According to World Health Organisation (WHO), those countries with underlying pollution-related conditions have witnessed severe impact of COVID-19. However, medical professionals say it is too early to prove a direct relationship between air pollution and coronavirus deaths.
A study conducted at the University of Siena, in Italy, and Arhus University, in Denmark, suggests a possible link between high levels of air pollution and coronavirus deaths in northern Italy.
In the context of Nepal, Public Health Expert Dr Rabindra Pandey said air pollution would be the main reason in the urban areas for the transmission of the virus. However, there are various other risk factors for the transmission of the coronavirus disease, including geological structure. He said that due to the open border with India and easy migration, Nepal could be another hotspot for infection.
“Another reason for the transmission is the high level of population in the urban areas and easy migration from one place to another could spread the virus from one place to another. So easing lockdown right now might increase the risk of transmission in the main city areas,” Dr Pandey said.
Pollution factor matters in the urban areas for the easy and fast transmission of the virus as urban areas are coping with increasing air pollution. If the infection exists in high numbers, it will be hard to bring it under control, he said.As per the WHO warning, June and July could be the peak time for Nepal for the infection of coronavirus, he informed.
For further management to control air pollution, Nepal should learn from the current situation. The government should actively implement policies to minimise air pollution by encouraging electric vehicles and shifting industries away from the city areas, Dr Pandey said.
Bhupendra Das, Environmentalist and Research Employee at Institute for Advanced Sustainability Studies (IASS), Potsdam, Germany, stated that research on air quality within the Kathmandu Valley also indicates that diesel vehicles make a substantial contribution to ambient pollution.
He said that the current high mortality rate of humans due to COVID-19 was more likely linked to previous respiratory illness, heart disease, other diseases, medication, elderly and feeble immune system, based on preliminary findings from an analysis of various countries with high mortality due to coronavirus.
Environment expert Bhusan Tuladhar stated that after the world witnessed coronavirus infections and deaths, air pollution was found to be linked with more cases. The impact of the virus has been more adverse in urban areas where people are more exposed to air pollution, he said.
“Now we can see and feel the cleaner air and less number of people found sick from other communicable diseases; this could be a lesson to the world to minimise vehicle emission.”
We could minimise the outdoor air pollution that kills more people every year by promoting electric vehicles.
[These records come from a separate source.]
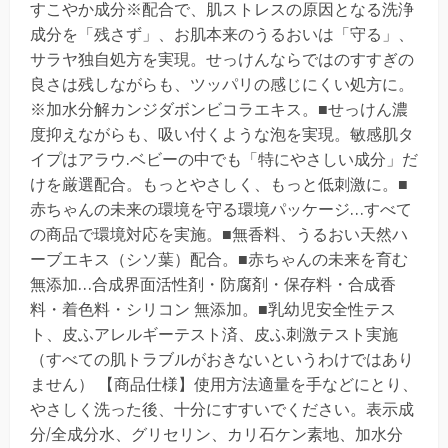
すこやか成分※配合で、肌ストレスの原因となる洗浄
成分を「残さず」、お肌本来のうるおいは「守る」、
サラヤ独自処方を実現。せっけんならではのすすぎの
良さは残しながらも、ツッパリの感じにくい処方に。
※加水分解カンジダボンビコラエキス。■せっけん濃
度抑えながらも、吸い付くような泡を実現。敏感肌タ
イプはアラウ.ベビーの中でも「特にやさしい成分」だ
けを厳選配合。もっとやさしく、もっと低刺激に。■
赤ちゃんの未来の環境を守る環境パッケージ…すべて
の商品で環境対応を実施。■無香料、うるおい天然ハ
ーブエキス（シソ葉）配合。■赤ちゃんの未来を育む
無添加…合成界面活性剤・防腐剤・保存料・合成香
料・着色料・シリコン 無添加。■乳幼児安全性テス
ト、皮ふアレルギーテスト済、皮ふ刺激テスト実施
（すべての肌トラブルがおきないというわけではあり
ません） 【商品仕様】使用方法適量を手などにとり、
やさしく洗った後、十分にすすいでください。表示成
分/全成分水、グリセリン、カリ石ケン素地、加水分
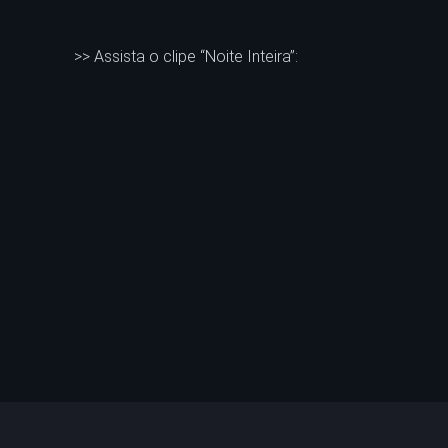
>> Assista o clipe “Noite Inteira”:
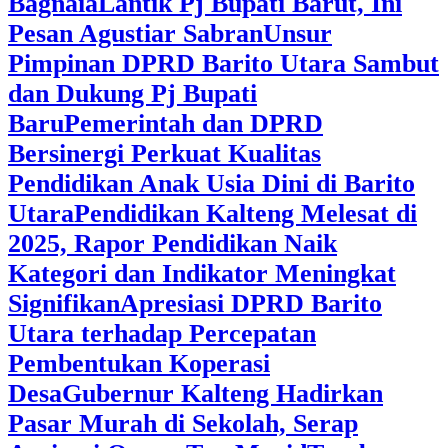
Bagnaia
Lantik Pj Bupati Barut, Ini
Pesan Agustiar Sabran
Unsur
Pimpinan DPRD Barito Utara Sambut
dan Dukung Pj Bupati
Baru
Pemerintah dan DPRD
Bersinergi Perkuat Kualitas
Pendidikan Anak Usia Dini di Barito
Utara
‎Pendidikan Kalteng Melesat di
2025, Rapor Pendidikan Naik
Kategori dan Indikator Meningkat
Signifikan
Apresiasi DPRD Barito
Utara terhadap Percepatan
Pembentukan Koperasi
Desa
‎Gubernur Kalteng Hadirkan
Pasar Murah di Sekolah, Serap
We need to change our habit of burning waste, coal, oil and gas and promote the habit of electronic energy instead,” he informed.
According to Tuladhar, more urban sectors are affected by the virus as the volume of pollution is definitely high in those areas. “We cannot continue the present situation after the lockdown ends as there should be movement of vehicles, industries should operate, but we could encourage people to use electric vehicles and use electricity instead of coal to operate industries in the long run.”
Meanwhile, a study conducted in the Philippines stated on the base of preliminary data that almost all the people dying in the Philippines due to coronavirus had pre-existing conditions, most of them linked to air pollution. New research published in the journal Science of the Total Environment has found that long-term exposure to air pollution may be “one of the most important contributors to fatality caused by the COVID-19 virus” around the world.